§ DATA EXTRACT

--------------------

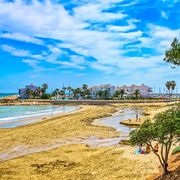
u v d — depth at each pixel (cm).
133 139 2370
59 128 6216
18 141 4612
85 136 5228
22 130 5850
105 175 2664
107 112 11344
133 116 9781
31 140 4712
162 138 2325
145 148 3538
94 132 5731
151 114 9688
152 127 2309
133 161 3045
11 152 3853
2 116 10238
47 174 2770
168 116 2327
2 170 2923
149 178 2462
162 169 2634
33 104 19362
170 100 18500
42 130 5869
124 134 5525
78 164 3116
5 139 4778
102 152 3641
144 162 2972
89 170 2859
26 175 2745
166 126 2236
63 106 17238
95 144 4444
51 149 4012
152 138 2331
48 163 3186
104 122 7819
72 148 4034
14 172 2848
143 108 13912
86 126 6706
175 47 2198
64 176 2692
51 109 14412
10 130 5872
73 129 6116
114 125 7106
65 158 3416
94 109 13125
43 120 8088
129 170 2753
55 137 5047
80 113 10669
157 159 3034
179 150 3134
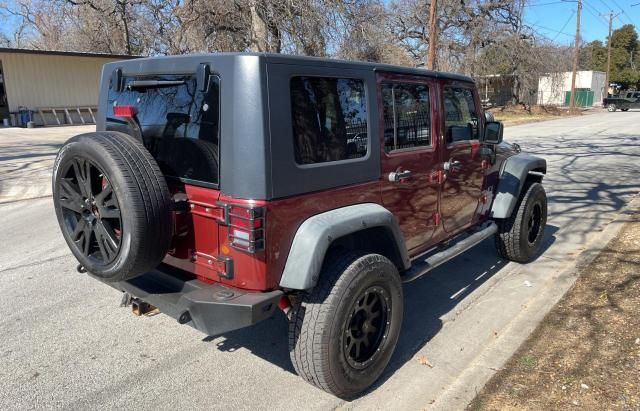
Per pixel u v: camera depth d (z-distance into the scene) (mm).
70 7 29875
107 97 3559
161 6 27266
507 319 4156
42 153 14484
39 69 23938
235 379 3332
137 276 2971
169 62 2986
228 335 3924
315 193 2887
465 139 4383
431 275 5188
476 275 5168
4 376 3344
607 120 31219
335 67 3010
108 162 2689
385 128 3393
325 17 18641
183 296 2725
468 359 3562
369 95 3252
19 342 3803
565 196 8586
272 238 2689
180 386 3248
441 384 3258
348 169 3082
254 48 19812
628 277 4652
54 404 3047
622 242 5676
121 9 29188
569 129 23969
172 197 3012
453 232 4410
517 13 36031
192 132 2850
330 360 2832
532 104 44406
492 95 43562
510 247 5281
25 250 6062
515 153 5465
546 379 3135
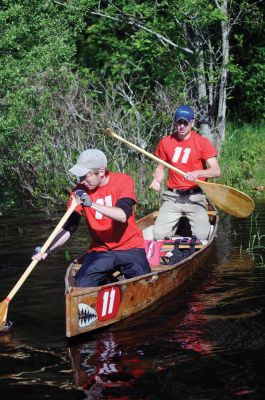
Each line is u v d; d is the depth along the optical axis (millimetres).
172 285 14836
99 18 33688
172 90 28188
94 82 30469
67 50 22516
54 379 10211
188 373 10336
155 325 12617
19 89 21562
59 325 12633
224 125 31828
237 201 17625
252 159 29594
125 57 30922
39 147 23984
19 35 21438
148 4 31047
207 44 31594
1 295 14445
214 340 11688
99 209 12336
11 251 18391
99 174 12734
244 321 12617
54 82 24078
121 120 26531
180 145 17594
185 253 16609
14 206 25812
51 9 23406
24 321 12883
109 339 11891
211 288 14898
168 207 17906
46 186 25922
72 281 13594
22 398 9617
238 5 32438
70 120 25766
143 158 25766
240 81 32031
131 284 13141
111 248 13391
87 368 10578
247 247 18609
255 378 10117
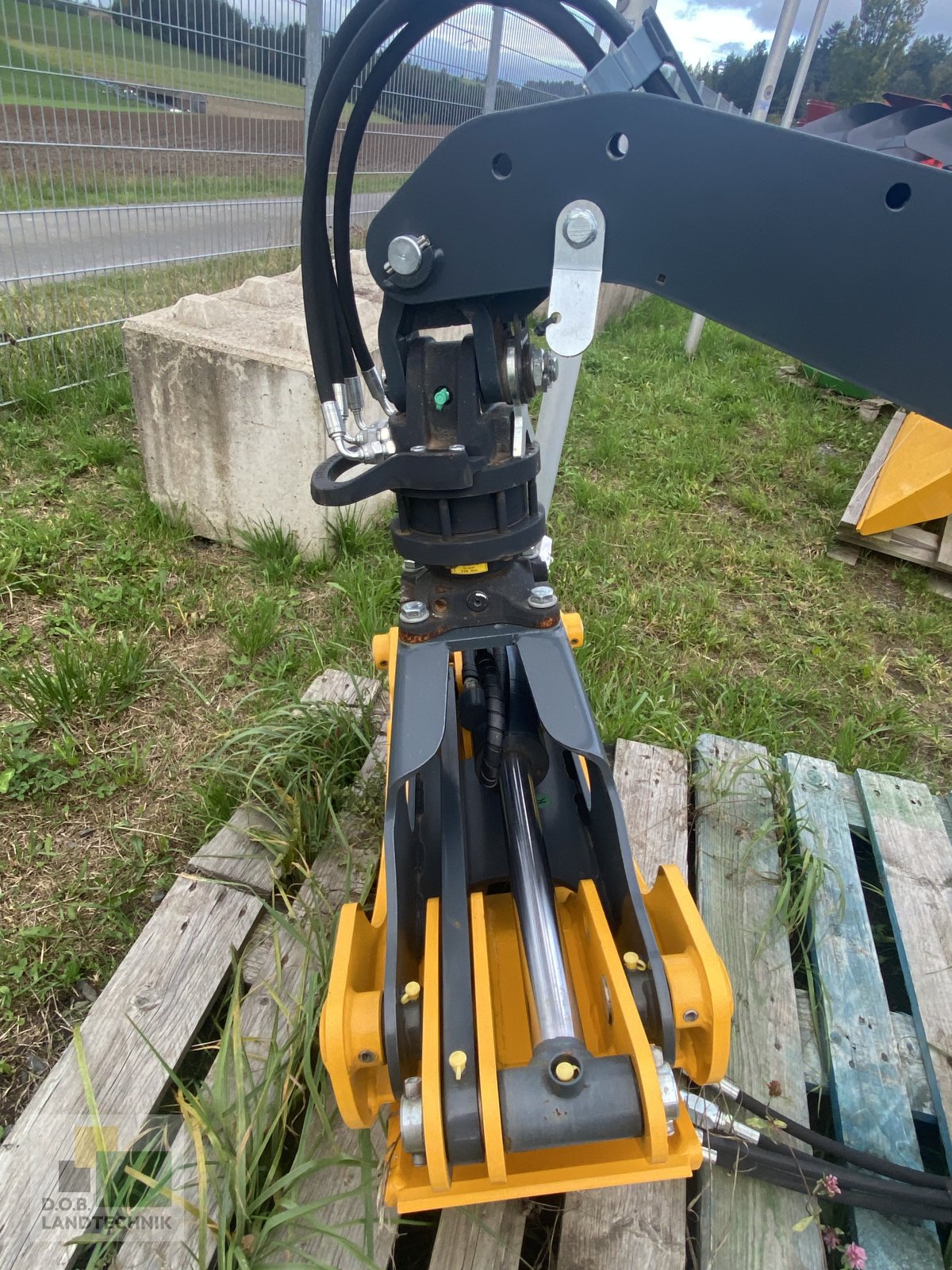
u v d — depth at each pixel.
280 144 4.42
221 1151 1.07
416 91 4.94
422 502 1.01
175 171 3.89
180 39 3.68
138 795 1.87
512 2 0.87
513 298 0.92
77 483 3.06
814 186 0.64
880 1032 1.37
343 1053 0.93
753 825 1.75
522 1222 1.13
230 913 1.50
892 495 3.07
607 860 1.13
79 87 3.33
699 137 0.68
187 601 2.47
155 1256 1.08
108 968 1.52
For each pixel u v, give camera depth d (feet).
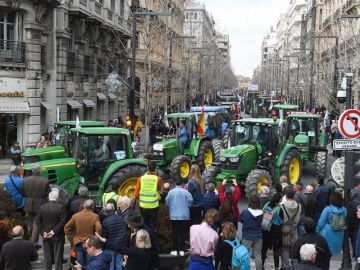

--------------------

§ WHAT YOU SHOULD DO
Return every record exactly, minus the pictures.

§ TASK ANSWER
u v d — depth at each pixel (cm).
133 139 2370
59 128 6216
18 141 4612
85 136 5228
22 130 5850
105 175 2664
107 112 11344
133 116 9781
31 140 4712
162 138 2325
145 148 3538
94 132 5731
151 114 9688
152 127 2309
133 161 3045
11 152 3853
2 116 10238
47 174 2770
168 116 2327
2 170 2923
149 178 2462
162 169 2634
33 104 19362
170 100 18500
42 130 5869
124 134 5525
78 164 3116
5 139 4778
102 152 3641
144 162 2972
89 170 2859
26 175 2745
166 126 2236
63 106 17238
95 144 4444
51 149 4012
152 138 2331
48 163 3186
104 122 7819
72 148 4034
14 172 2848
143 108 13912
86 126 6706
175 47 2198
64 176 2692
51 109 14412
10 130 5872
73 129 6116
114 125 7106
65 158 3416
94 109 13125
43 120 8088
129 170 2753
55 137 5047
80 113 10669
157 159 3034
179 150 3134
Per pixel u v: camera depth d (z-distance into the scene) (mm).
70 7 29875
107 97 3559
161 6 27266
507 319 4156
42 153 14484
39 69 23938
235 379 3332
137 276 2971
169 62 2986
228 335 3924
315 193 2887
465 139 4383
431 275 5188
476 275 5168
4 376 3344
607 120 31219
335 67 3010
108 162 2689
385 128 3393
325 17 18641
183 296 2725
468 359 3562
369 95 3252
19 342 3803
565 196 8586
272 238 2689
180 386 3248
441 384 3258
348 169 3082
254 48 19812
628 277 4652
54 404 3047
622 242 5676
121 9 29188
569 129 23969
172 197 3012
453 232 4410
517 13 36031
192 132 2850
330 360 2832
532 104 44406
492 95 43562
510 247 5281
25 250 6062
515 153 5465
546 379 3135
Each line is u v d; d is the depth along the optical axis (millimetres).
172 285 14836
99 18 33688
172 90 28188
94 82 30469
67 50 22516
54 379 10211
188 373 10336
155 325 12617
19 89 21562
59 325 12633
224 125 31828
237 201 17625
252 159 29594
125 57 30922
39 147 23984
19 35 21438
148 4 31047
207 44 31594
1 295 14445
214 340 11688
99 209 12336
11 251 18391
99 174 12734
244 321 12617
54 82 24078
121 120 26531
180 145 17594
185 253 16609
14 206 25812
51 9 23406
24 321 12883
109 339 11891
211 288 14898
168 207 17906
46 186 25922
72 281 13594
22 398 9617
238 5 32438
70 120 25766
143 158 25766
240 81 32031
131 284 13141
111 248 13391
87 368 10578
247 247 18609
255 378 10117
u v d — depth at each pixel.
280 144 4.42
221 1151 1.07
416 91 4.94
422 502 1.01
175 171 3.89
180 39 3.68
138 795 1.87
512 2 0.87
513 298 0.92
77 483 3.06
814 186 0.64
880 1032 1.37
343 1053 0.93
753 825 1.75
522 1222 1.13
230 913 1.50
892 495 3.07
607 860 1.13
79 87 3.33
699 137 0.68
187 601 2.47
155 1256 1.08
108 968 1.52
For each pixel u v, give camera depth d (feet).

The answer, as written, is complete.